====== SOURCE DOCUMENT ======

CONSULTING AGREEMENT

EX-10.24 2 s104116_ex10-24.htm EXHIBIT 10.24

    

Exhibit 10.24

 

CONSULTING AGREEMENT

 

This CONSULTING AGREEMENT (“Agreement”) is made and entered into September 13, 2016 by and between Misonix, Inc., (the “Company“), and Joseph Dwyer, doing business as Dwyer Holdings LLC, residing at 3 Cordwood Court, East Northport, NY 11731 (“Consultant”).

 

In consideration of the mutual premises herein contained and intending to be legally bound hereby, the parties agree as follows:

 

1.          Consulting Services.

 

1.1.          Services. During the term of this Agreement, Consultant shall provide consulting services to the Company as set forth in Schedule 1 hereto (the “Consulting Services”). The Consultant will perform the Consulting Services faithfully, diligently and to the best of the Consultant’s skill and ability.

 

1.2           Consulting Term. The term of this Agreement shall begin on the date hereof and shall continue for one year (the “Term”), unless terminated prior thereto pursuant to Section 3 below. This agreement will then automatically renew for successive one month periods (each a “Renewal Term”). Any Renewal Term may be terminated anytime pursuant to Section 3 below.

======

### [GIVEN REQUEST]
Answer these questions from the consulting agreement above:
1. On what date was the agreement made and entered into?
2. Under what business name does Joseph Dwyer operate?
3. For what length of period does the agreement automatically renew after its initial one-year term?

====== PROVIDED INFORMATION ======

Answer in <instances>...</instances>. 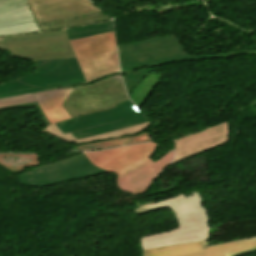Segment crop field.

======
====== PROVIDED INFORMATION ======

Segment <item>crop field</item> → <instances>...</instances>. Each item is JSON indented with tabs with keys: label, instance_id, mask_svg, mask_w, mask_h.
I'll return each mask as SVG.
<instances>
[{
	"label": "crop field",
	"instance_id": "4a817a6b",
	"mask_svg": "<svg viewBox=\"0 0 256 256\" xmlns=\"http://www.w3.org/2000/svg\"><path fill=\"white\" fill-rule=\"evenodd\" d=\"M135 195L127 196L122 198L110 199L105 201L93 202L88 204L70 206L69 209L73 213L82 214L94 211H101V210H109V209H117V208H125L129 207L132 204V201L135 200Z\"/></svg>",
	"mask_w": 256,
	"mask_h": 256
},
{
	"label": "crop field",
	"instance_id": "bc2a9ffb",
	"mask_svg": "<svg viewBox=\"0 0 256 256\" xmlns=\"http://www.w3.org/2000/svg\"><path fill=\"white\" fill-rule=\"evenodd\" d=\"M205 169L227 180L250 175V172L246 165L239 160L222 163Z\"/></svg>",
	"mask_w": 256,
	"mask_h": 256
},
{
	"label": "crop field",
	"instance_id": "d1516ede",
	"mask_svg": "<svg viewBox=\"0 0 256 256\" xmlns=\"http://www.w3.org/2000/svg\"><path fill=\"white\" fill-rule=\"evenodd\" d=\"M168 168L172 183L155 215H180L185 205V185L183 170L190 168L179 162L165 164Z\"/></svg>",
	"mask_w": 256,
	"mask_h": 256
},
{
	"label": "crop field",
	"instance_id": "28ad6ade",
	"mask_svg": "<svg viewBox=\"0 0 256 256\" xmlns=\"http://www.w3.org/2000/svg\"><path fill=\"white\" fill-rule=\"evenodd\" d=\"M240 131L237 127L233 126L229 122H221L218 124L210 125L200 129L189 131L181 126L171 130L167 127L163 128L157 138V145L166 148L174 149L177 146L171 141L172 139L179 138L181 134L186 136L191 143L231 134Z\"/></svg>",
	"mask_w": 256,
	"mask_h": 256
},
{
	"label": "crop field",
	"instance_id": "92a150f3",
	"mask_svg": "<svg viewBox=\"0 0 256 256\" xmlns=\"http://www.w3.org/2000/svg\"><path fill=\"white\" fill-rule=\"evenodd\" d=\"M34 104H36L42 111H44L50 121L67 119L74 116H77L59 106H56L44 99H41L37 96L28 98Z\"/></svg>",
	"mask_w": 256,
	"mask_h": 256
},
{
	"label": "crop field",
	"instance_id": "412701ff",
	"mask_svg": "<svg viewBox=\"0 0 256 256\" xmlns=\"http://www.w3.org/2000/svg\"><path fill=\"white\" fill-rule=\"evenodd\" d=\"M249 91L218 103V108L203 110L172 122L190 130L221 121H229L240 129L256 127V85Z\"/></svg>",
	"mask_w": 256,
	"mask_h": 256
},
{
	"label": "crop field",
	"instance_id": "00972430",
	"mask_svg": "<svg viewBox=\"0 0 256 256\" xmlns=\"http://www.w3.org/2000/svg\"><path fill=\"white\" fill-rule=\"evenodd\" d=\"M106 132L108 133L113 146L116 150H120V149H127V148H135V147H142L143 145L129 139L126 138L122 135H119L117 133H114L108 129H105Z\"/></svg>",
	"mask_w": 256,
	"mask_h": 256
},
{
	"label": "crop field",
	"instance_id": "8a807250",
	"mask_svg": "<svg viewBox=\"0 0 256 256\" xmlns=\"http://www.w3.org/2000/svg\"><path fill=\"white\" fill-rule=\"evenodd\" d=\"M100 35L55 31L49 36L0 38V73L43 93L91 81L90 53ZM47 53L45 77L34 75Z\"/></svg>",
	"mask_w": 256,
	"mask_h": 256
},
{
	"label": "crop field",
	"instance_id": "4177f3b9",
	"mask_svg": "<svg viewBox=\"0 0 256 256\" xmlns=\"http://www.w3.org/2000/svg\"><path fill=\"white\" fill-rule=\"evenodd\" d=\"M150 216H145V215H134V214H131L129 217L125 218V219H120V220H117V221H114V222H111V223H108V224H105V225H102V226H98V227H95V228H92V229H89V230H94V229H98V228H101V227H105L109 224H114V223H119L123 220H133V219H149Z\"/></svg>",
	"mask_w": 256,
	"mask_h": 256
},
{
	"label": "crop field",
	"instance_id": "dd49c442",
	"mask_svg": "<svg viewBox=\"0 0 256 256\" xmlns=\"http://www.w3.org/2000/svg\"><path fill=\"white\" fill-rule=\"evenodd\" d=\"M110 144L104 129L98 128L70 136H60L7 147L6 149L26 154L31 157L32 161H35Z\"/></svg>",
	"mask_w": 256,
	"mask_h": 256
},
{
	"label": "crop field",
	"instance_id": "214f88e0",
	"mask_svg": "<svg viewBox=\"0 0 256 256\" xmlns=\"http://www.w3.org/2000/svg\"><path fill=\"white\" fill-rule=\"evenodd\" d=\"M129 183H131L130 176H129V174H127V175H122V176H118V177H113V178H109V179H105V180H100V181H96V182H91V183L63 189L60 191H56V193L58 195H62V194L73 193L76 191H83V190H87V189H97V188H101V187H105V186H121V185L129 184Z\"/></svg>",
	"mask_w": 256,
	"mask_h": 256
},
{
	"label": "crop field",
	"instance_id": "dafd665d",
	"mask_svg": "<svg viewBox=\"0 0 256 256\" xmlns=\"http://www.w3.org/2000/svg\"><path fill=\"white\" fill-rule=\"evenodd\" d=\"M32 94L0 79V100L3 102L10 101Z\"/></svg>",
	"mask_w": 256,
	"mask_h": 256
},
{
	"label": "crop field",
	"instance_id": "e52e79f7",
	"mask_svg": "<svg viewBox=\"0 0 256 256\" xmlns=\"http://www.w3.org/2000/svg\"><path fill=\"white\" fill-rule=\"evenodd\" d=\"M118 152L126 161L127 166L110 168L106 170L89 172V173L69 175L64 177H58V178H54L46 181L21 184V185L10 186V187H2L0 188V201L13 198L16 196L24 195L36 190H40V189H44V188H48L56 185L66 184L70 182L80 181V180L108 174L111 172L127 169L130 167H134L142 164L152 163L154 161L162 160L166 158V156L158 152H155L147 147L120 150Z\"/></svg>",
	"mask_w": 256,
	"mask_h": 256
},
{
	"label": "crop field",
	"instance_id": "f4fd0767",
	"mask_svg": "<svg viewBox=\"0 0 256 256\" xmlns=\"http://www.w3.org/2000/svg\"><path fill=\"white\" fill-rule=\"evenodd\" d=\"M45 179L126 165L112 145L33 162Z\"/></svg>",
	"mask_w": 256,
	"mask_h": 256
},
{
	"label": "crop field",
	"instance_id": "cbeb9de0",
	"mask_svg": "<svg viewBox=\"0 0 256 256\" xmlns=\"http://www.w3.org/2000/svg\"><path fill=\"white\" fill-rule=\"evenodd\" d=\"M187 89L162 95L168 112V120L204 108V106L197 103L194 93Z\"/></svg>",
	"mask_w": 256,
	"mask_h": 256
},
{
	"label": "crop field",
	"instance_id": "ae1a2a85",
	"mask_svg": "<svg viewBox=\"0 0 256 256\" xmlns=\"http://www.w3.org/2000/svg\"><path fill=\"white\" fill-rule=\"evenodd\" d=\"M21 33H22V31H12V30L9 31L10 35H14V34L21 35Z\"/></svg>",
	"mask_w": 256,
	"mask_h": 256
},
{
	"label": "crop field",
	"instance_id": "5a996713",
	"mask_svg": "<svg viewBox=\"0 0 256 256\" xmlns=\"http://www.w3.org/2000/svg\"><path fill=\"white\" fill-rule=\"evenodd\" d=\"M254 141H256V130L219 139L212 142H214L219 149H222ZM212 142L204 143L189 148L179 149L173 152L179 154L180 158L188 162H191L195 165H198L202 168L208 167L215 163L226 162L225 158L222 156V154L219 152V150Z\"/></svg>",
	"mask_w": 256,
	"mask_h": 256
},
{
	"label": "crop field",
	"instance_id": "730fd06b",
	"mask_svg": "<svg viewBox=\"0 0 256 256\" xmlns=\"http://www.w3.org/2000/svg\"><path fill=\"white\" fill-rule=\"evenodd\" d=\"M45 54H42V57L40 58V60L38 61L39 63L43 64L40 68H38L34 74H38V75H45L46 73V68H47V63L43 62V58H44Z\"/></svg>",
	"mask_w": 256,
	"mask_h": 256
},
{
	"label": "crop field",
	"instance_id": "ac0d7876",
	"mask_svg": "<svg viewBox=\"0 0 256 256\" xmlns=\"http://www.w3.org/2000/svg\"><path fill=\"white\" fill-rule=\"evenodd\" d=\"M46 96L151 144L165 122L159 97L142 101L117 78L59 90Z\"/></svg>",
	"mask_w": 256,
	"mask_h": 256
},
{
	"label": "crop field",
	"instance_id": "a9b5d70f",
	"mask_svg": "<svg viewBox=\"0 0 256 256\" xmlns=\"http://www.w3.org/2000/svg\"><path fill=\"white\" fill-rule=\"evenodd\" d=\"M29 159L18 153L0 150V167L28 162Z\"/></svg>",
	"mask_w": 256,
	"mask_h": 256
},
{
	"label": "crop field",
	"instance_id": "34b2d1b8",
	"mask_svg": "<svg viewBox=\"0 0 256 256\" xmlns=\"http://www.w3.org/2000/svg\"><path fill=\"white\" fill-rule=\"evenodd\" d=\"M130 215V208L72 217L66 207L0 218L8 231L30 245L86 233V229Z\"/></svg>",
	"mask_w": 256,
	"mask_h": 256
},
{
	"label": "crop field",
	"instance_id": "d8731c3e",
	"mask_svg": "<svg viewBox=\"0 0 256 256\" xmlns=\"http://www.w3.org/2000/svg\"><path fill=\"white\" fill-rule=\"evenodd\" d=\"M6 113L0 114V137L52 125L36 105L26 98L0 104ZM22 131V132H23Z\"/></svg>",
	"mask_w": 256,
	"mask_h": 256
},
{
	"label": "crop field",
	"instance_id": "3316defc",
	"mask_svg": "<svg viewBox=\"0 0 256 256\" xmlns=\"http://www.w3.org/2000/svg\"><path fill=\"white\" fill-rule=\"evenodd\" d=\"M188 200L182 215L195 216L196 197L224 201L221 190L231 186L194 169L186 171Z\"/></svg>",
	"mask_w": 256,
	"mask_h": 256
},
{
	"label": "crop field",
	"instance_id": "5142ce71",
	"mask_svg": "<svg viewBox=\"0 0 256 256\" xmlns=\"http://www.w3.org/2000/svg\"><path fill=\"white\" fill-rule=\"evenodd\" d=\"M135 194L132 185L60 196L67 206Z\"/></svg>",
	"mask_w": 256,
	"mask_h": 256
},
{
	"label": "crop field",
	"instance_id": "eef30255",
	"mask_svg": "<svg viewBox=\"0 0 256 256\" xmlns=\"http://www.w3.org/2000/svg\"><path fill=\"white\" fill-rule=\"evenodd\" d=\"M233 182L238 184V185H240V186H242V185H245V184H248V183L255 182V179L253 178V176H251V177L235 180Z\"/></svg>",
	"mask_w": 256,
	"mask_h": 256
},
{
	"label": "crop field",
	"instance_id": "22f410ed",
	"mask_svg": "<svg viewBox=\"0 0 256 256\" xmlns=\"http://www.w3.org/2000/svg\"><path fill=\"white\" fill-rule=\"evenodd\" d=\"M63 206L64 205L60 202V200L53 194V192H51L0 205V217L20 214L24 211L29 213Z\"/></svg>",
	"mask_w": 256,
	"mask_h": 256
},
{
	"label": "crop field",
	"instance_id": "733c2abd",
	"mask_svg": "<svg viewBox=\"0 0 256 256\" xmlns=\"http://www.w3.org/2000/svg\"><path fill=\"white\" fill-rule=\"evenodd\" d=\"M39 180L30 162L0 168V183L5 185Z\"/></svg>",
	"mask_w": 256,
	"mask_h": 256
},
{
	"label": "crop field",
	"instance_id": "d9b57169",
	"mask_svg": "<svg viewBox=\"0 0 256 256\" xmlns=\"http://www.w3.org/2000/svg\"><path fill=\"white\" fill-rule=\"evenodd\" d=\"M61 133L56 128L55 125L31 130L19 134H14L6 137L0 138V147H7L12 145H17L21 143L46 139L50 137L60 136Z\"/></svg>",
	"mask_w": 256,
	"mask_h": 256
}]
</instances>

======

### [EXPECTED OUTPUT]
1. September 13, 2016
2. Dwyer Holdings LLC
3. Successive one-month periods